そうか、最初に勲章を有難く貰った時から、みんな心で笑ってたのか・・・・勲章?・・・・この勲章、そうか、そんな仕掛けまで用意してたのか・・・オレはバカだ!!大バカだ!!コイツ等を決して信用してなかったにもかかわらず、ここでこんなことに・・・・。
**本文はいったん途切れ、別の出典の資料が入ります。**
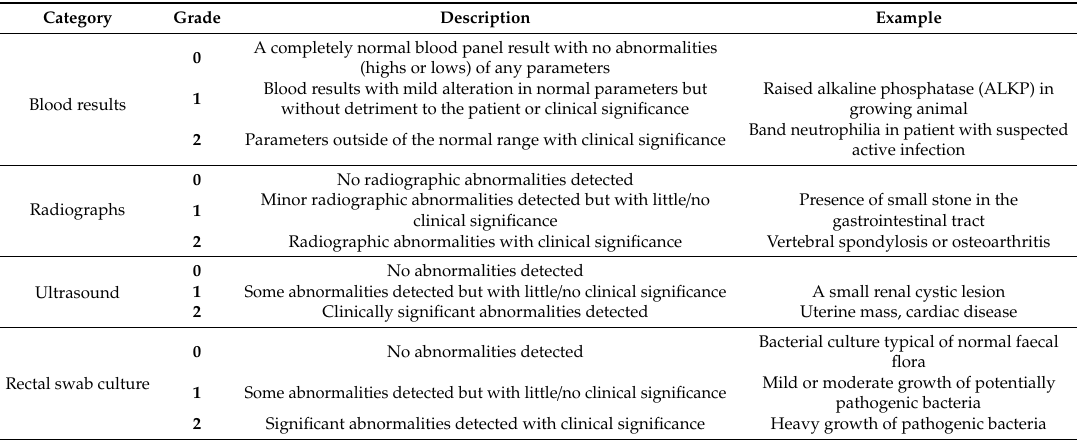
Table 3. Definitions and examples of categorising system used for grading the presence, absence and / or severity of abnormalities detected by diagnostic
ルーシー、女優か?お前の演技力に騙され続けていたぞ!
あの時も、あのオレを慰めてくれた時も、演技だったのか?
オレ、信じてた・・・愛してた・・・なのに・・・・クソが!!
意識が・・・・くそっ!・・・オレ・・・お前らのこと、好きだったんだぞ!!・・・・・この・・・・コノヤ・・・・・。
最後に見たのは、聖女たち。
ソフィーは笑いながら・・・・・・涙?を流している?
アヤカは笑いながら・・・・左コブシを握っている。
エリーは、左手で左の
アヤカとエリーのこの仕草は、悲しい事に耐えるときの無意識の仕草。
ソフィーは言わずもがな。
しかし、オレが見たのはここまで。
オレは、暗い暗い闇の中へ意識を閉ざしたのだった。
ギチギチギチ・・・いつの間に居たのか、天井で小さな牙を鳴らす魔物が居た。
その音は、微かで、ここにいる者たちは誰も気がついていない。
その音は、悲しく、何かを訴えているような、そんな音だった。